Fazendo NECSO[1]:

Localizando o global e globalizando – parcialmente – o local

Ivan da Costa Marques – imarques@ufrj.br
Programa de Pós-Graduação em Informática
DCC-IM/NCE-UFRJ
Rio de Janeiro, 2001

Se temos as ferramentas que nos permitem mostrar que o conhecimento científico & tecnológico resulta de uma atividade coletiva, e não é mau, nem bom, e sobretudo não é neutro, que podemos fazer com estas ferramentas?

Como podemos fortalecer os fatos que criamos?  Como identificar novos aliados e reconhecer os testes de força que mostrarão os limites de nossas alianças, a robustez dos fatos (ou seja, do conhecimento) que criamos?

Poderíamos reivindicar “cientificidade” para o conhecimento que criamos? Por um lado, ele é científico porque sua construção guarda similaridades e exigências que remetem a práticas consagradas na construção dos conhecimentos científicos. Por outro lado, assim como torna relativa e muda a ontologia da verdade científica, o caráter da cientificidade, o conhecimento que criamos também relativiza suas próprias verdades. De onde, então, poderá vir sua legitimidade e sua força? Aqui está uma porta filosófica que nos leva ao global e ao diálogo internacional. E especialmente aqui devemos, parece-me, freqüentar os mesmos espaços e tempos (problemas) e nos ombrear com nossos colegas da comunidade de Estudos de Ciência & Tecnologia e Sociedade (STS – Science and Technology Studies ou Science, Technology, Society) mundo afora.

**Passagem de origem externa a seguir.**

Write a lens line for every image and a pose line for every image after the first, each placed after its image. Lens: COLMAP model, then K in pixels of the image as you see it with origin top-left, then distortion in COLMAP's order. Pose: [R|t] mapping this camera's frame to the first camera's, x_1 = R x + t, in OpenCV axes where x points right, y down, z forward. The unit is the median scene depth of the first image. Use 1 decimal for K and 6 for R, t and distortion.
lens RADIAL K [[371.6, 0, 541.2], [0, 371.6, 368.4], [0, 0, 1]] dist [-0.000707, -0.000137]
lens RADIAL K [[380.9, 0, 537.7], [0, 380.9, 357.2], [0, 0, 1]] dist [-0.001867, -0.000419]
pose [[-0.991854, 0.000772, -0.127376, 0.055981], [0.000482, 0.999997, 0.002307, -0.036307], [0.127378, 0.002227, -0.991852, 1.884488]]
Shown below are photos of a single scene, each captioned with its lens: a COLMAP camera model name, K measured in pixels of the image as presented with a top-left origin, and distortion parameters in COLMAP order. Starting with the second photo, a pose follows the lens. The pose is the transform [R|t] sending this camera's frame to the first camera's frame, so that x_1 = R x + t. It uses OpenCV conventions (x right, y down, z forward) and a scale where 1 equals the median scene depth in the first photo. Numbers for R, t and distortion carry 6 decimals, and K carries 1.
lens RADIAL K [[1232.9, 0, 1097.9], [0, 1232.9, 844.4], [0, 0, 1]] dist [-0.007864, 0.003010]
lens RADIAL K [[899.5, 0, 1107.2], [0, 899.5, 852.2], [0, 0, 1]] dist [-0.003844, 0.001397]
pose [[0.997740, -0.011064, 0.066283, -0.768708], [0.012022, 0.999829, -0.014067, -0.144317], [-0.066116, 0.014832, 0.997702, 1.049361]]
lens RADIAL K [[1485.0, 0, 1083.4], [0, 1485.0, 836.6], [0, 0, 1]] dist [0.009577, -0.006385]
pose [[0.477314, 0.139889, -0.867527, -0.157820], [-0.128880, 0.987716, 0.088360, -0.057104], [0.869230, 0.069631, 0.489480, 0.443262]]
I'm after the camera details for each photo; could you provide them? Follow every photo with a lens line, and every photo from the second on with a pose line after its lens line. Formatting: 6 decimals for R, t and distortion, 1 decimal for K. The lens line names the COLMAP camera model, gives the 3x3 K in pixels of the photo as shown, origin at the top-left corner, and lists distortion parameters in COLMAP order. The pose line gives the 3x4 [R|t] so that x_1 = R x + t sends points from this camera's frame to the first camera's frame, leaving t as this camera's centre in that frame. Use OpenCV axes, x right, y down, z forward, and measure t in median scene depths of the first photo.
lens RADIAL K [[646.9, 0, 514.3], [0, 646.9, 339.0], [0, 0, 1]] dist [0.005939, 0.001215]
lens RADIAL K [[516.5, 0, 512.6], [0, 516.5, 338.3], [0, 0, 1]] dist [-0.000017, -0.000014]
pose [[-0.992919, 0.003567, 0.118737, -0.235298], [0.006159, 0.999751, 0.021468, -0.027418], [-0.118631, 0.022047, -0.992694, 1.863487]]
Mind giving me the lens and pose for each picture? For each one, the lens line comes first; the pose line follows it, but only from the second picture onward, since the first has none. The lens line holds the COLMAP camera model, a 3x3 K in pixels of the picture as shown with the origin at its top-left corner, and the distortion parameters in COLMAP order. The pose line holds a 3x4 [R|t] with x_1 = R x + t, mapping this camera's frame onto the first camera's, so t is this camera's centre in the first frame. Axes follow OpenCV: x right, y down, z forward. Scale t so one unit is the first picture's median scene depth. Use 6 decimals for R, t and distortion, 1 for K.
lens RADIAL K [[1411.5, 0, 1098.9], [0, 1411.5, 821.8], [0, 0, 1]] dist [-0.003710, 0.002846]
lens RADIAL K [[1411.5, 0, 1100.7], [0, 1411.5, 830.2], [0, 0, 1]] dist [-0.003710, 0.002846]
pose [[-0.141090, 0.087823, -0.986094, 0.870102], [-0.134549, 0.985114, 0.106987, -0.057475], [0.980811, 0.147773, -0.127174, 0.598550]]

Além disto, já sabemos que a divisão natureza-sociedade não é algo preexistente mas resulta de um arranjo historicamente construído por grupos de entidades (humanos, animais, vegetais, minerais, conceitos!, nomes!) que compartilha espaço e tempo em permanentes ajustes (negociações). Neste processo de negociação conformam-se arranjos, fronteiras e territórios, classificações que provisionalmente dão forma às próprias entidades. A modernidade pretendeu estabelecer que alguns arranjos valem para todos os grupos e incumbiu a ciência (moderna) de descobri-los.  Como as entidades em sua radical indeterminação não validam voluntária e generalizadamente os arranjos que a ciência moderna aponta como universalmente válidos (verdadeiros), entra em cena um processo disciplinar (muito grosseiramente, o laboratório para as coisas e os animais; a escola, os hospitais e as prisões para os humanos – Foucault). Mas a distribuição mundo afora dos arranjos ditos universais, essencializados e naturalizados, produz e reproduz as distribuições de papéis, de facilidades e de dificuldades para as entidades (actantes, individuais ou coletivos) criando algumas diferenças e não outras dentre infinitas outras (por exemplo, o universo a partir do big-bang, as características da vida determinadas pelos genes, a propensão ao comércio – barter and trade – nos humanos, a divisão entre o público e o privado na sociedade, a democracia tipo ocidental como um regime político). E é aí que o conflito entre ciência e política expressa sua complexidade. E aí temos um trabalho local, especificamente nosso, uma vez que as categorias ditas universais disciplinarmente implantadas geram distribuições assimétricas entre terceiro e primeiro mundo, brancos e negros, homens e mulheres, etc. É aqui que plantamos uma base local de onde saímos para nossas incursões globais.